玄文社主人の書斎

玄文社主人日々の雑感もしくは読後ノート

アルフレート・クビーン『裏面』(6)

2022年03月08日 | 読書ノート

 さらに付け加えるならば、ホフマンの幻想表現も、クビーンの幻想表現も極めて絵画的で、それが鮮明なイメージを結ばせるという点で共通している。グリューネヴァルトの《聖アントニウスの誘惑》では、鳥に棍棒を持った人間の腕を接合したり、ナマズのような顔の動物に人間の体を合体させたりしているのだが、イメージは現実の存在物とまったく同じレベルで現前している。絵画にはそのようなことが可能なのである。
 ホフマンの幻想表現もまた、グリューネヴァルトの絵画と同じように、人間の顔と鴉の体の接合、蟻と人間の脚の接合、あるいは毛虫と羽との接合が直接に絵画的イメージを喚起させる。言葉もまた現実の存在物と同じように、想像物を現前させることができるのだ。ホフマンの幻想描写が、他の作家のそれを大きく凌駕しているのはそのためだと言うことができる。
 あるいはまた、そうした幻想的なもののイメージを現前させることができるのは、言葉と絵画だけだと言うことも可能だろう。それは幻想というものが主に視覚的なイメージに支えられることが多いことから来ていると思われる。幻聴のようなものももちろんあるが、それは絵画によって表現できないし、言語によっても表現することが難しいものである。
 そんな意味でクビーンのペテラの顔の百面相もまた絵画的で、現実の存在物と同じように現前するイメージを獲得している。そして、クビーンの描写の中に実は、幻想というものが生まれる場所が示されているのである。
 先日の引用をもう一度読めば分かるのだが、パテラの顔の変貌は、最初は比喩としての表現に始まって、徐々に比喩的な要素をなくしていって、最後は比喩が比喩対象にすり替わるという過程を経ている。それはパテラの顔が最初は人間の相貌であったのに、徐々に人間の顔の特徴を失って、動物化していく過程そのものである。
〝ような〟という直喩の指標が減じていく流れがそこにはあって、それはつまり直喩が隠喩に転換していく過程なのである。「カメレオンのように」とあるのは、人間の顔がカメレオンに似ていくということではなくて、カメレオンがその体皮を千変万化させるように、人間の顔が変わっていくということである。
 さらに「七面鳥のような贅肉」というのも、パテラの顔が七面鳥の顔と化すのではなく、顔に七面鳥の肉垂のような爛れた肉が付くというだけのことである。そして「次に現れたのは動物たちの顔だった」という一文以降、直喩は指標を欠落させて隠喩に、いや隠喩ですらなく比喩対象そのものを失っていくのである。もう一度最後の所を引用する。

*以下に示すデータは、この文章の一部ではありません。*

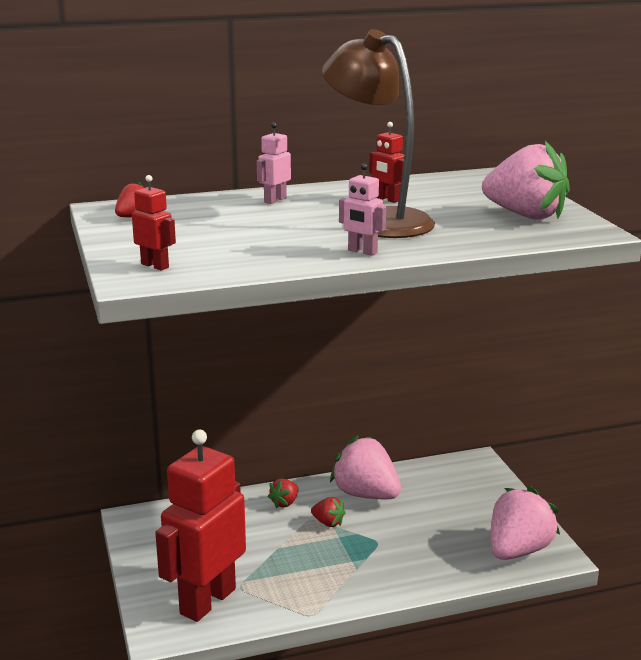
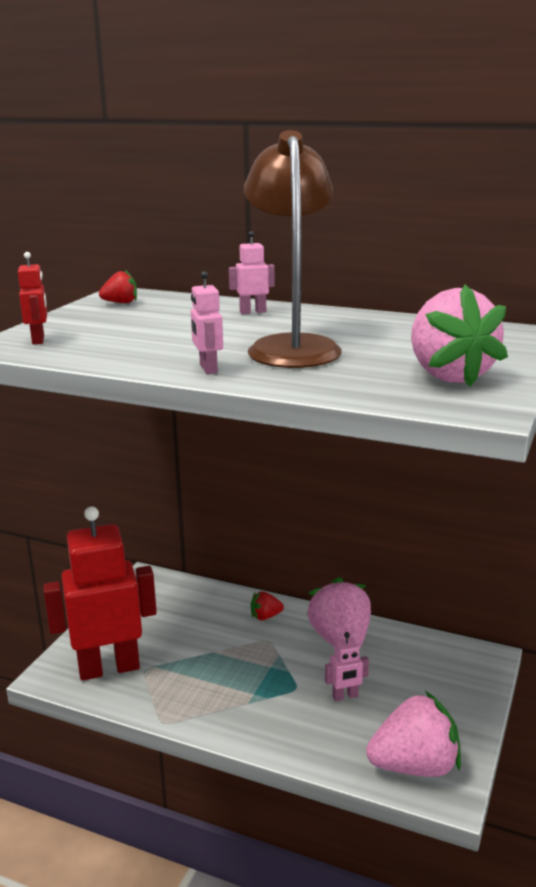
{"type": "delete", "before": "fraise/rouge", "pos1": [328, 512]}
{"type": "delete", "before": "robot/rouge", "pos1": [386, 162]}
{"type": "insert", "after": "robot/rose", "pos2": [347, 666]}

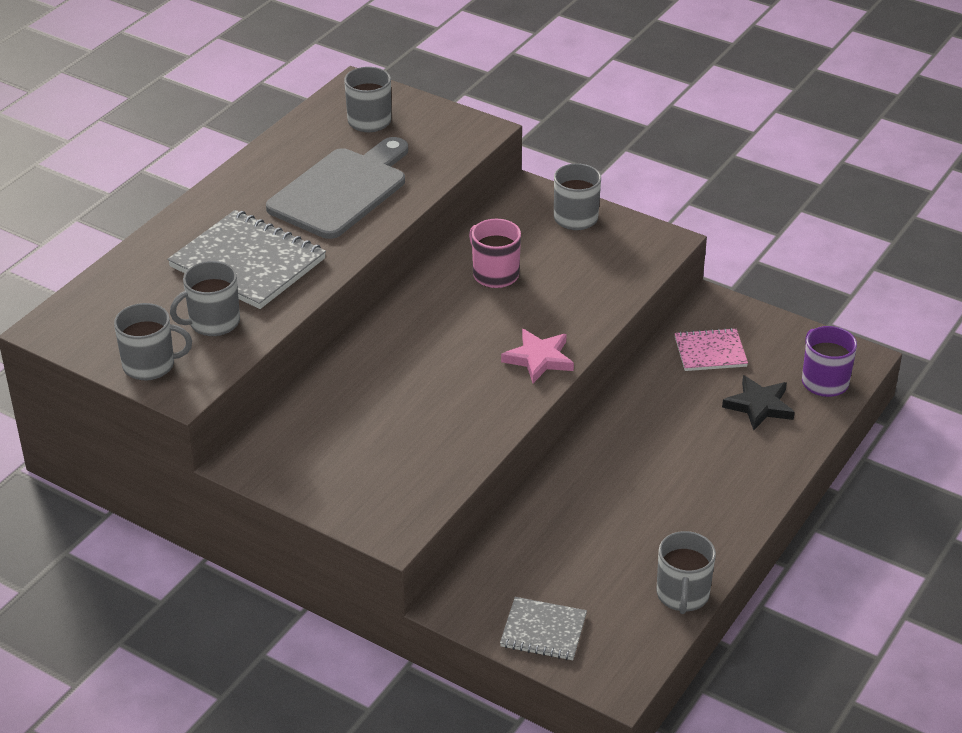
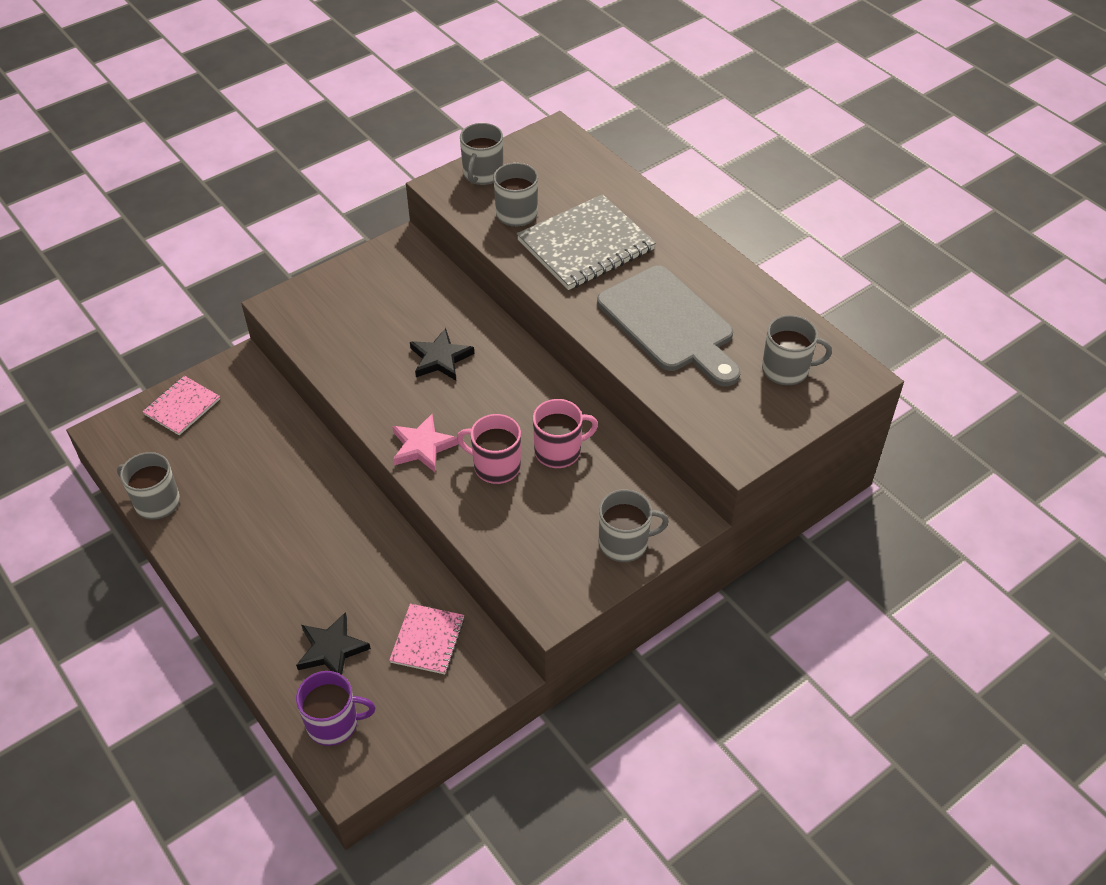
{"type": "recolor", "before": "carnet/gris", "after": "carnet/rose", "pos1": [543, 628], "pos2": [181, 405]}
{"type": "insert", "after": "étoile/noir", "pos2": [442, 354]}
{"type": "insert", "after": "tasse/rose", "pos2": [489, 449]}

「一頭のライオンの顔貌、それがやがてジャッカルのようにとがって狡猾な顔つきになり――それが鼻孔をふくらませた野生の雄馬に変り――鳥類になったかと思うと――次には蛇のようなものに変った。」

「蛇のようなもの」という表現にまだ直喩の指標が残っているではないか、といわれるかも知れないがそうではない。ここは「蛇」でもかまわないが、「蛇のようなもの」とすることで、蛇に似ているがそうではない得体の知れないものを示し、幻想性を高めているのである。すでに人間の相貌は失われている。
 以上がクビーンの一節から読み取ることができる、幻想というものが生み出されていく言語的な構造である。比喩表現がその対象を駆逐して、比喩そのものが対象に成り代わるのである。直喩が隠喩と化していく過程、あるいは直喩が隠喩を経て、比喩表現そのものを失っていく過程こそが幻想が生まれ出る場所なのだと言うことができる。